The exercise
Recast every line of the material below as a JSON list of strings, one string per line, with blank lines and the pictures left out.
-------- Extracted material
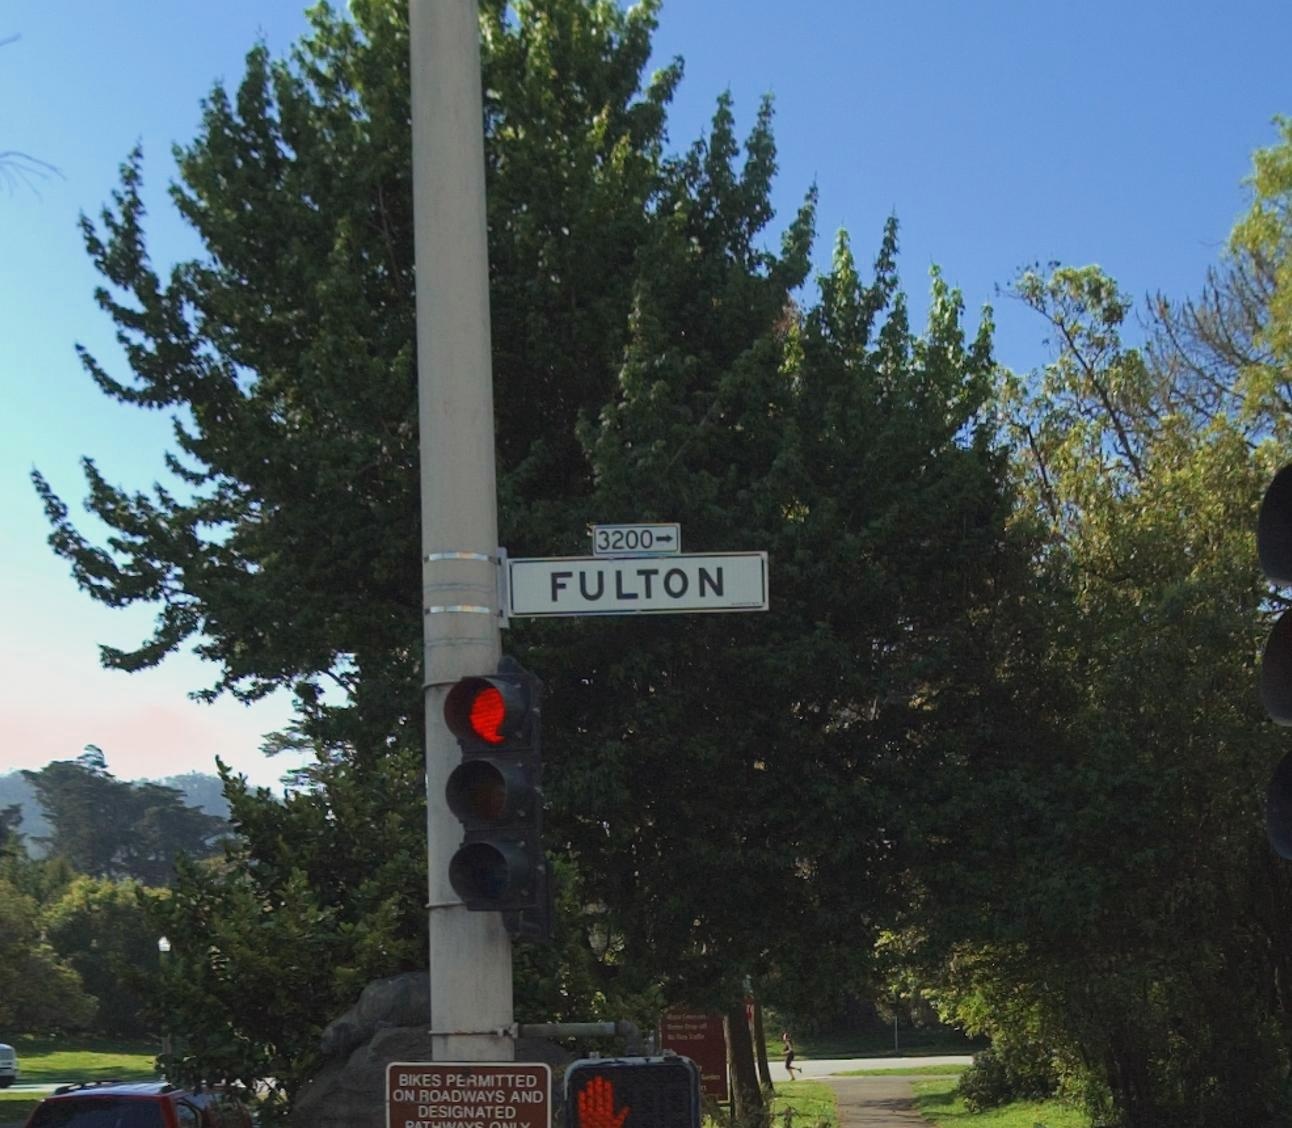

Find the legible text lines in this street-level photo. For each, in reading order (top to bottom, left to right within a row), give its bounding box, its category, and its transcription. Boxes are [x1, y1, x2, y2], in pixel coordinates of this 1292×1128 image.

[592, 528, 679, 552] StreetNumberRange: 3200->
[548, 564, 730, 606] StreetName: FULTON
[398, 1072, 536, 1088] None: BIKES PERMITTED
[391, 1087, 542, 1103] None: ON ROADWAYS AND
[417, 1104, 516, 1121] None: DESIGNATED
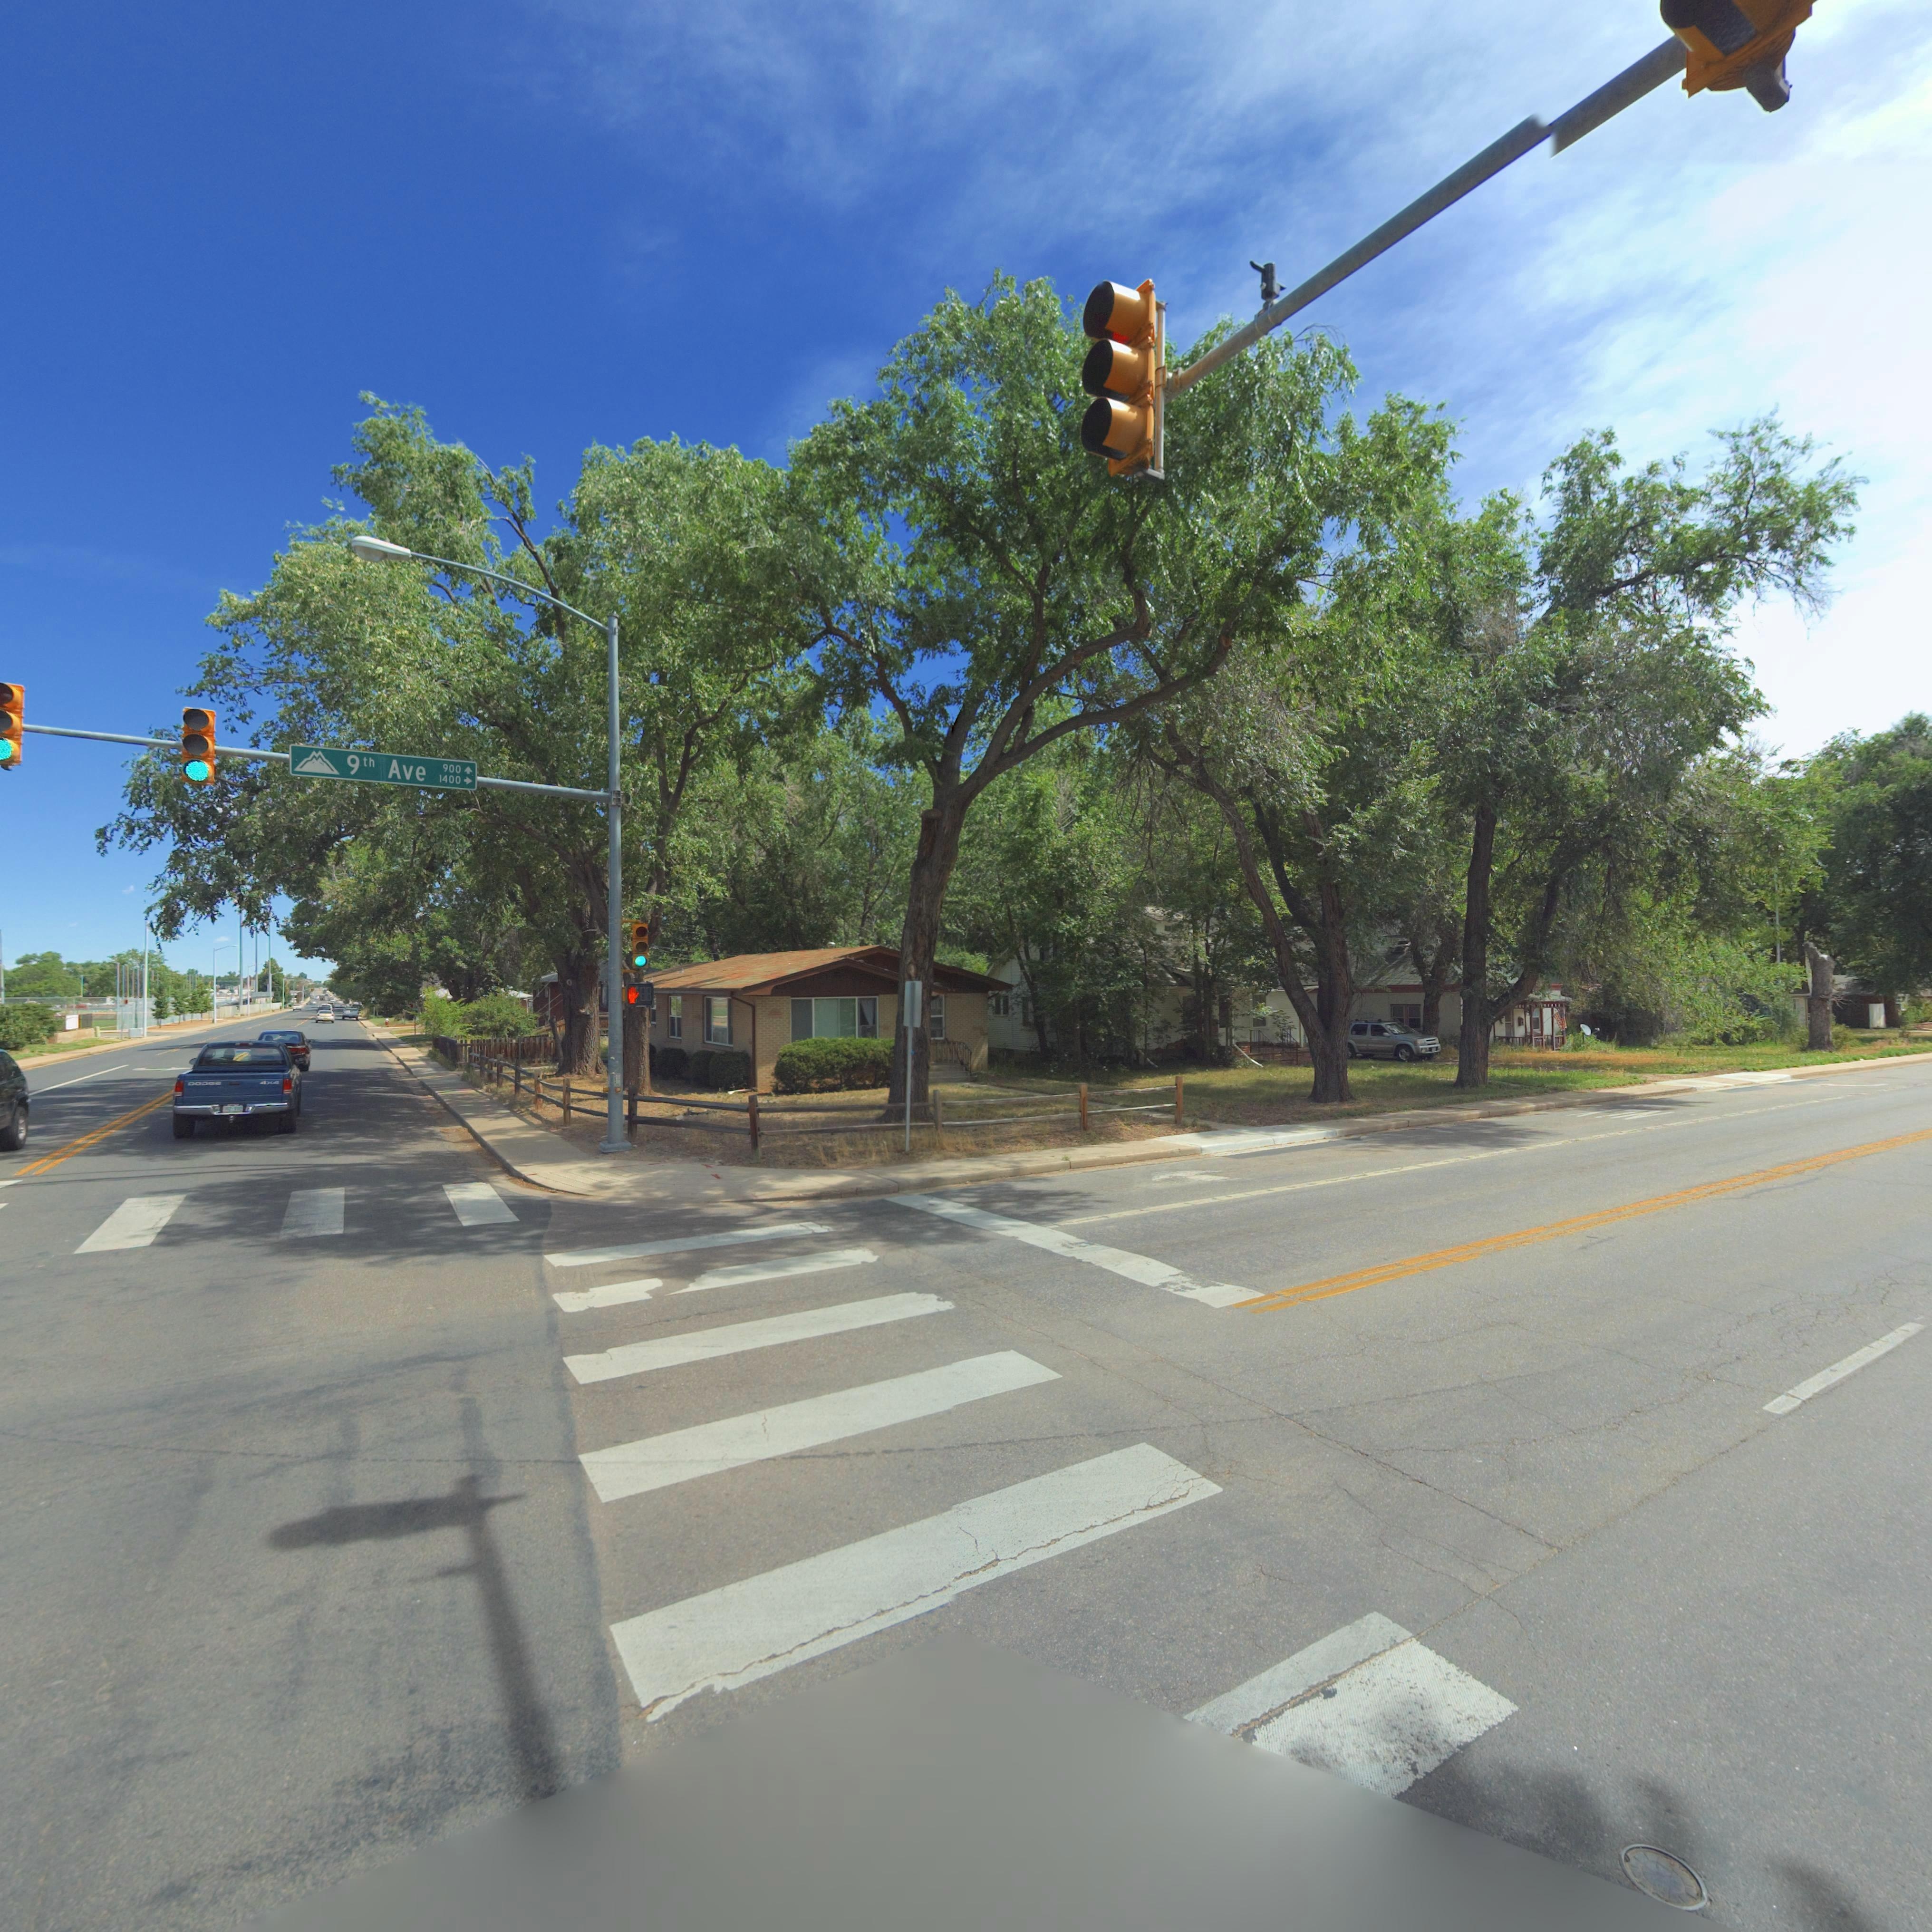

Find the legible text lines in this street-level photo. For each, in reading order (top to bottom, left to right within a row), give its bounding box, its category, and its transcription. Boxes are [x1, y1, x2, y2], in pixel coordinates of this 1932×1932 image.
----------------
Answer to the exercise
[
  "Find the legible text lines in this street-level photo. For each, in reading order (top to bottom, left to right within a row), give its bounding box, its category, and its transcription. Boxes are [x1, y1, x2, y2], in pixel coordinates of this 1292×1128 image.",
  "[592, 528, 679, 552] StreetNumberRange: 3200->",
  "[548, 564, 730, 606] StreetName: FULTON",
  "[398, 1072, 536, 1088] None: BIKES PERMITTED",
  "[391, 1087, 542, 1103] None: ON ROADWAYS AND",
  "[417, 1104, 516, 1121] None: DESIGNATED",
  "Find the legible text lines in this street-level photo. For each, in reading order (top to bottom, left to right within a row), give its bounding box, its category, and its transcription. Boxes are [x1, y1, x2, y2], in pixel coordinates of this 1932×1932 image."
]